Cassell's Cyclopedia of Photography 1911 identifies John Waterhouse of Halifax as the inventor in 1858 of Waterhouse stops, "a separate stop being required for each opening."

The Waterhouse stop or Waterhouse diaphragm is an interchangeable diaphragm with an aperture (hole) for controlling the entry of light into a camera. A thin piece of metal (the diaphragm) is drilled with a hole (the aperture); a set of these with varying hole sizes makes up a set of Waterhouse stops, corresponding to what today we call f-stops or f-numbers. Photographic lens makers provided slots in lens barrels for the insertion of the chosen stop.

== History ==

This apparatus was invented by the pioneering 19th-century photographer John Waterhouse of Halifax in 1858. It has also been reported to have been independently invented by Mr.

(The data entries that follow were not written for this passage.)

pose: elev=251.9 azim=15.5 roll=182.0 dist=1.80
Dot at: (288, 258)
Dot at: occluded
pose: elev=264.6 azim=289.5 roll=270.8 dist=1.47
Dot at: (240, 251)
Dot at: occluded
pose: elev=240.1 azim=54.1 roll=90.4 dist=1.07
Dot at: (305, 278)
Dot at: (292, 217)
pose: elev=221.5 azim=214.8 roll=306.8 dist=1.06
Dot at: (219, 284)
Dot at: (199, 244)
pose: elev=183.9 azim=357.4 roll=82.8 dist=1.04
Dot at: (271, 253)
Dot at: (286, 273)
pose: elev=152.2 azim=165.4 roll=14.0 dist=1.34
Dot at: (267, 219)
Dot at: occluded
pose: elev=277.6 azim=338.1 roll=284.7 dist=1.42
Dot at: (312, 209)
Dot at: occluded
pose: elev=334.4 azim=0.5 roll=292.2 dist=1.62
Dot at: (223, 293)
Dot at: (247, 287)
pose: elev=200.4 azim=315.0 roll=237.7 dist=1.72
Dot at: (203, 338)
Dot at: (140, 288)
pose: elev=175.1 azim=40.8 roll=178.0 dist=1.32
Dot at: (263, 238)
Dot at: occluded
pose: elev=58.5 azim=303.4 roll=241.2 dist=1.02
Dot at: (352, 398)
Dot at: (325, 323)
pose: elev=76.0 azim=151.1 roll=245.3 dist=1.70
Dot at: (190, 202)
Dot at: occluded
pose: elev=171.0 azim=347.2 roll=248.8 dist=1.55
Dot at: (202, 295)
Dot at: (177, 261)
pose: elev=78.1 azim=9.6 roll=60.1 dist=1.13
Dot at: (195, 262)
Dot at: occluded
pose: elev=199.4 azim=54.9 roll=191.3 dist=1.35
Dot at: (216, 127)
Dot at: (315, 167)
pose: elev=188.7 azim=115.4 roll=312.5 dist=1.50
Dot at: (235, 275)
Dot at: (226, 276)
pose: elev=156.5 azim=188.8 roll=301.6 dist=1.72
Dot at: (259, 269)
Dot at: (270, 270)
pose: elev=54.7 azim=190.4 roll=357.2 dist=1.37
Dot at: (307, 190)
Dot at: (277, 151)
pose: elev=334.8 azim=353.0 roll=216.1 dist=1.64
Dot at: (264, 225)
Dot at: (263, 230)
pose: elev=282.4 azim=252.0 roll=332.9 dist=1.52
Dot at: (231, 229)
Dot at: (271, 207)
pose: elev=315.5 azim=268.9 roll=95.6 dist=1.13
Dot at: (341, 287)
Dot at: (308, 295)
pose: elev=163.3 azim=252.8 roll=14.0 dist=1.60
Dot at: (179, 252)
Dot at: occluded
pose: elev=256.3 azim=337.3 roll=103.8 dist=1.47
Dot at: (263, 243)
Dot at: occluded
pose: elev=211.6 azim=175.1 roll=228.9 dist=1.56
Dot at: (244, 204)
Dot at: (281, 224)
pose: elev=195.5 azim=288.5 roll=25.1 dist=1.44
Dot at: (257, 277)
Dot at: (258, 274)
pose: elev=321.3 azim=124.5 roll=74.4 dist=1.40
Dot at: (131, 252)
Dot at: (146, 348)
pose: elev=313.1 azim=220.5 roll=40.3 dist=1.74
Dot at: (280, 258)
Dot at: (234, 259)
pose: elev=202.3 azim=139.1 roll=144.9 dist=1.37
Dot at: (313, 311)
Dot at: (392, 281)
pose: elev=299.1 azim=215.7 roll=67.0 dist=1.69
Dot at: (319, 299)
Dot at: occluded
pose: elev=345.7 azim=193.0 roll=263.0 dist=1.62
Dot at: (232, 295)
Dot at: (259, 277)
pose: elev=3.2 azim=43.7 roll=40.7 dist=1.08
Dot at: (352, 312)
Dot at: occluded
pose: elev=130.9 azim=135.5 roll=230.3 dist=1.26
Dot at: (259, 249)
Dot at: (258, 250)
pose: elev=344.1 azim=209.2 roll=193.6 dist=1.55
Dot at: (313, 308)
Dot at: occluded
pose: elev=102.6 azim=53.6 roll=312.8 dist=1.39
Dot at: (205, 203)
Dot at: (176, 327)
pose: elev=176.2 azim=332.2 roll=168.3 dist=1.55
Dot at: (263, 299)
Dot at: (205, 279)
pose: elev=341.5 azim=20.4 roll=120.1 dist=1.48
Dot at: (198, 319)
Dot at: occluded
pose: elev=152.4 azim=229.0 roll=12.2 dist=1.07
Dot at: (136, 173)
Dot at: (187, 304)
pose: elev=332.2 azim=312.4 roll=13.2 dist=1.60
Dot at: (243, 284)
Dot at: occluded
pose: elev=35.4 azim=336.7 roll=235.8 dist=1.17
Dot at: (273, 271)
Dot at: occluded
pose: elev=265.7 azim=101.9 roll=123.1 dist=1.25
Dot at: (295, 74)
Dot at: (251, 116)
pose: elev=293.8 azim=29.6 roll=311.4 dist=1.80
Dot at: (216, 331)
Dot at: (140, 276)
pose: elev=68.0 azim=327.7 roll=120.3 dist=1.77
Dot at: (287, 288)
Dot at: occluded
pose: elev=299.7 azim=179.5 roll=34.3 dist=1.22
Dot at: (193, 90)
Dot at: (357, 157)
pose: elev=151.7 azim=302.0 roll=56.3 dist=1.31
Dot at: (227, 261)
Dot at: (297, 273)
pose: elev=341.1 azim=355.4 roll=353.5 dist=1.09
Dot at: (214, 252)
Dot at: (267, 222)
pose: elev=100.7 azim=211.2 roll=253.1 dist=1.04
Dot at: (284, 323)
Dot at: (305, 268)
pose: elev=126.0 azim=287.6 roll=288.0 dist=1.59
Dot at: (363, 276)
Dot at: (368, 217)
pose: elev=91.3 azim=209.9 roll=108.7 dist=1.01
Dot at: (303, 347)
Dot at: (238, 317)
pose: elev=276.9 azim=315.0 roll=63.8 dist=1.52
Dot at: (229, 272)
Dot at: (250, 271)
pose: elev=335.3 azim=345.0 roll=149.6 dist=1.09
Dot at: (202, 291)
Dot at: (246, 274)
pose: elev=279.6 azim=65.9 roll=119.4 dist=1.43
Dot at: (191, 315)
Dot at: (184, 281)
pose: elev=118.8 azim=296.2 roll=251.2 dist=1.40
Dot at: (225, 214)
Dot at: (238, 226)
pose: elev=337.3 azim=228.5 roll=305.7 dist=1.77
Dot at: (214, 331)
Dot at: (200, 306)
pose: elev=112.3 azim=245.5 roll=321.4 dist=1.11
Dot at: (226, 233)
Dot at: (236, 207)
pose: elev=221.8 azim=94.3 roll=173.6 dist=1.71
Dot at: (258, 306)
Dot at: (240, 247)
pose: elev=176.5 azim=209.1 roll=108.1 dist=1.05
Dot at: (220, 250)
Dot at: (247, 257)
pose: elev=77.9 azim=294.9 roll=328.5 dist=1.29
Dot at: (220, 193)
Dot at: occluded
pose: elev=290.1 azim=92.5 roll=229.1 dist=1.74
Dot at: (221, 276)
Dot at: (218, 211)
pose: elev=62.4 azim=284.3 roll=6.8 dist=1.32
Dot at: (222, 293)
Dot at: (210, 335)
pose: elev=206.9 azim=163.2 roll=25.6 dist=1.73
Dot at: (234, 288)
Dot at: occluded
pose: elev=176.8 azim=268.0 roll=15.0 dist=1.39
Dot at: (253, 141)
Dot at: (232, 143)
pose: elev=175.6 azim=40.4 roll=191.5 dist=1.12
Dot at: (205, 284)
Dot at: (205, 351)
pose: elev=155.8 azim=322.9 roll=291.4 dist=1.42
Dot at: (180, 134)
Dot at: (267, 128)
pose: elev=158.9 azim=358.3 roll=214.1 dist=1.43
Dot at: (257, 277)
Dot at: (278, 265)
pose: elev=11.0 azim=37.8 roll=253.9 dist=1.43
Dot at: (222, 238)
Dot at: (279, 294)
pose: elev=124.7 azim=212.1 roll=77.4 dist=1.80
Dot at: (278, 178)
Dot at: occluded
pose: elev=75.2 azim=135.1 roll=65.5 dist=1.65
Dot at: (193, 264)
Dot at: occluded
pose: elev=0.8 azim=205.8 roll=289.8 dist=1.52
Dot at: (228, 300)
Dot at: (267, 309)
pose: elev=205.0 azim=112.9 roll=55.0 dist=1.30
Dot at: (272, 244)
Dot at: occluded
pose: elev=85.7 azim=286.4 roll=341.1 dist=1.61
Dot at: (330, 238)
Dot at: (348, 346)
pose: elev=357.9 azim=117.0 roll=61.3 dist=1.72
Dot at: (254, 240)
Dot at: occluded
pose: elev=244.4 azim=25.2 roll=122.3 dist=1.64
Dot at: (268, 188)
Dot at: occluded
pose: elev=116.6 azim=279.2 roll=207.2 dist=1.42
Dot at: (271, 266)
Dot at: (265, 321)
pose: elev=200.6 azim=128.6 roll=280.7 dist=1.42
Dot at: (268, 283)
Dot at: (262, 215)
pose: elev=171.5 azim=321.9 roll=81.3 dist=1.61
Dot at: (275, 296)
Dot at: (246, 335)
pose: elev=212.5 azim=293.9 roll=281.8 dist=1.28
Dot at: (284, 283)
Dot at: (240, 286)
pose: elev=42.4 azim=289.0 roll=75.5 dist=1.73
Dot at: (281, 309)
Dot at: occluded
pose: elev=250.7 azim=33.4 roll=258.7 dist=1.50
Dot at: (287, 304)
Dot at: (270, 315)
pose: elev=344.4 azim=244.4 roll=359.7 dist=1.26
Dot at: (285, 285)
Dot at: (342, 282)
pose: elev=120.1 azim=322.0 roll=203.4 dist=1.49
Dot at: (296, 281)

H. R. Smyth, and described by Waterhouse as early as 1856. The innovation was quickly put to use due to its convenience: "Aperture openings were at first controlled by unscrewing the lens and inserting stops of the appropriate size between the lens components, though after 1858 photographers used the more convenient Waterhouse stops which eliminated unscrewing the components."

Alternatively, one or more pieces of metal would be drilled with various sized holes. The stop could then be chosen by sliding the diaphragm to different positions in the lens slot. Such multi-aperture diaphragms were also sometimes referred to as Waterhouse stops, due to their operation based on sliding through a slot in the lens barrel.

== Uses ==

Waterhouse stops were also used in photographic enlargers in the darkroom.

Today, Waterhouse stops are largely obsolete; most modern photographic lenses are made with an iris diaphragm. Some compact digital cameras use 2-hole diaphragms for limited aperture control. One modern device that still uses interchangeable stops is the Lensbaby. Others are a new Petzval lens and an achromat lens being crowdfunded by Lomography.